When it comes to poetry, I tend to like a few different kinds of poems. I enjoy poems that are written because the poet loves language - ranging from the clever, surprising, or inventive use of words to poems that are mostly just about the sounds of the words, treating them less as vessels of meaning, and more as things, that you might drop from a third story window, just to see what happened. I like poems that shine a light, that reach through time and space to allow you, the reader, and him/her, the poet, to share a moment of recognition, understanding, wonder, joy, or clarity. I do not, however, tend to like maudlin poems. I like poems that rattle a conceit, be it poetic, linguistic, literary, metaphysical, or whatever, in order to project a world. I tend to prefer a spare poem to a dense one, but I will take density if it offers entertainment.

I do not tend to read anthologies of poetry, more often flipping through magazines, and diving deeper into the body-works of poets who engage me. So, it was a bit of a whim that I bought The Best American Poetry of 2007, and I have to say, I was largely disappointed. A lot of poems, few of them bad, but only a handful really hit home.
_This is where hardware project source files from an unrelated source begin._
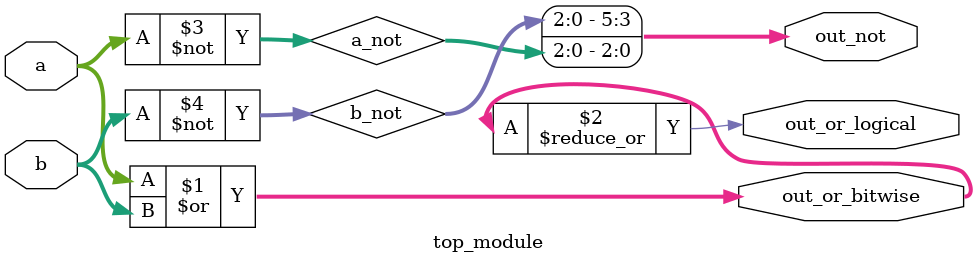
<source format=sv>
module top_module(
    input [2:0] a,
    input [2:0] b,
    output [2:0] out_or_bitwise,
    output out_or_logical,
    output [5:0] out_not
);

    wire [2:0] a_not, b_not;
  
    // bitwise OR output
    assign out_or_bitwise = a | b;
  
    // logical OR output
    assign out_or_logical = |out_or_bitwise;
  
    // inverse of a and b
    assign a_not = ~a;
    assign b_not = ~b;
  
    // assign inverse of b to upper half of out_not and inverse of a to lower half
    assign out_not = {b_not, a_not};

endmodule

</source>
Here is a sampling of a few of my preferences:
Scumble by Rae Armantrout

What if I were turned on by seemingly innocent words such as "scumble," "pinky," or "extrapolate?"

What if I maneuvered conversation in the hope that others would pronounce these words?

Perhaps the excitement would come from the way the other person touched them lightly and carelessly with his tongue.

What if "of" were such a hot button?

"Scumble of bushes."

What if there were a hidden pleasure
in calling one thing
by another's name?

A Voice From The City by Louis E. Bourgeois

And why, Nephew, does this engine make you sad?

The night before the Communists invaded the city my uncle sat at the
stone table and was transfixed by a dozen ripe bananas lying there.
"Aren't they wonderful, Nephew? Isn't it wonderful that we should
have such fruit in our house? We are luckier than all the kings who ruled
over Cambodia -- they could have all the bananas they wanted but as
sated as they were, they could never eat them." My uncle was not an
optimist; he had simply grown unclear in the head. He didn't sleep, he
sat up all night at the stone table staring at the bananas -- two days later
they dragged him to the outskirts of town and shot him in the face for
wearing eyeglasses.

1975

Etymology by Marilyn Nelson

The filth hissed at us when we venture out --
always in twos or threes, never alone --
seems less a language spoken than one spat
in savage plosives, primitive, obscene:
a cavemob nya-nya, limited in frame
of reference and novelty, the same
suggestions of what we or they could do
or should, ad infinitum. Yesterday
a mill girl spat a phrase I'd never heard
before. I stopped and looked at her, perplexed.
I derived its general meaning from the context,
but was stumped by the etymology of one word.
What was its source? Which demon should we thank
for words it must be an abomination to think?